Much of the historical importance of what is now called the Cotton Exchange is derived from the eight buildings of which it was originally composed. Initially it spanned from 308-16 Nutt Street (Now North Front Street). This was an area with a rich industrial background, heavily connected to the city's function as a chief shipping port.
• 308-308 ½ Nutt Street comprised a wholesale grocer and a warehouse used by the Boney and Harper Mill (the dominant industry on the block).

• 310 ½ Nutt Street was a warehouse used for flour by 1900, though it had originally (1893) been part of an outdoor beer garden adjacent to a saloon.

• 310-312 Nutt Street contained a two-story boarding house and saloon circa 1886. Formerly, it had been a three-story mariner’s saloon, though this structure was destroyed in the fire of February 21, 1886. By 1893 the boarding house function of the business had been abandoned, though the saloon was still operational. In 1900 the building was purchased by Cooper Wholesale Grocers, who used the space to clean and shell peanuts.
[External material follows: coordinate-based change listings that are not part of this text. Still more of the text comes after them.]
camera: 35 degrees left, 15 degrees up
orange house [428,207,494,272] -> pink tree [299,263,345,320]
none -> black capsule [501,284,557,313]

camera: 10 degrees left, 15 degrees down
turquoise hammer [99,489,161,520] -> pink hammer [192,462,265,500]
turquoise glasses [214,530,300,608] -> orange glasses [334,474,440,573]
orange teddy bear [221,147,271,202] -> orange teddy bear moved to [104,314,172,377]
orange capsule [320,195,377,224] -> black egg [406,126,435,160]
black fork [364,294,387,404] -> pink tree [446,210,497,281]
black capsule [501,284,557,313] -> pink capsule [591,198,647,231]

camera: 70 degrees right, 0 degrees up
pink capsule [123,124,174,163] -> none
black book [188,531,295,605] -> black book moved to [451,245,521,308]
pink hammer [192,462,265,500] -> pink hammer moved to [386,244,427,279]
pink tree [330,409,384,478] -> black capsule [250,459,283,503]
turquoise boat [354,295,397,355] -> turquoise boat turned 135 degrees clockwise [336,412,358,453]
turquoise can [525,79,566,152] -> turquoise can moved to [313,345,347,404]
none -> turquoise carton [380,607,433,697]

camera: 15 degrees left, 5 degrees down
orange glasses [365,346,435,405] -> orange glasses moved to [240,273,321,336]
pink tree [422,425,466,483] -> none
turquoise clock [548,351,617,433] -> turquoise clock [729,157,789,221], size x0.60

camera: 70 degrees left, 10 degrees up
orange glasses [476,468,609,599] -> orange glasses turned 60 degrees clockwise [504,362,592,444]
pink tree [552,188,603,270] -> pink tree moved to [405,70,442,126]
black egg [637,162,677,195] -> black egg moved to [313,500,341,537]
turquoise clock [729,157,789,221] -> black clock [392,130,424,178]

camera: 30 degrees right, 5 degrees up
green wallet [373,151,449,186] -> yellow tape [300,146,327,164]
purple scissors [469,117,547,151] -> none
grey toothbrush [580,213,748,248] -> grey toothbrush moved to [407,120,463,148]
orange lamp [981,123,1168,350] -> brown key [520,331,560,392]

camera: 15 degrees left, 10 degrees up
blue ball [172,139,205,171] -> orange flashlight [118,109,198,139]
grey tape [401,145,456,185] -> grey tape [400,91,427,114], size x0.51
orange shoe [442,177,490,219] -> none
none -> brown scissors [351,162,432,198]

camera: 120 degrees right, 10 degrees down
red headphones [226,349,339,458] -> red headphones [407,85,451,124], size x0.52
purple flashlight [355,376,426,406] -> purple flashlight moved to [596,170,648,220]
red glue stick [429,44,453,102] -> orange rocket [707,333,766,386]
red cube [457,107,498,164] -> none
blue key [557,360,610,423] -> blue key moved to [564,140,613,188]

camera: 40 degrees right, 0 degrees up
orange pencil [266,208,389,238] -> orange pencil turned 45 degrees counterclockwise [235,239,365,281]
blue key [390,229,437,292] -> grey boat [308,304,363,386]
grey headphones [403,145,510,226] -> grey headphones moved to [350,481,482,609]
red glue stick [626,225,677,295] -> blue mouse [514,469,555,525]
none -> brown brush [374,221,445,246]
• 314 Nutt Street housed a steam engine used to power the neighboring mill, Boney and Harper. The steam engine continued operations until 1915.

• 316 Nutt Street was the Boney and Harper Homing and Corn Mill, begun circa 1886. By 1912 it was said to be the only mill of its kind east of Tennessee. They produced four-thousand bushels of pearl hominy, grits, and corn meal a day.

Expansion since the original purchase added buildings such as the previously mentioned Sprunt Cotton Exchange, and the former pub and brothel known as Paddy’s Hollow.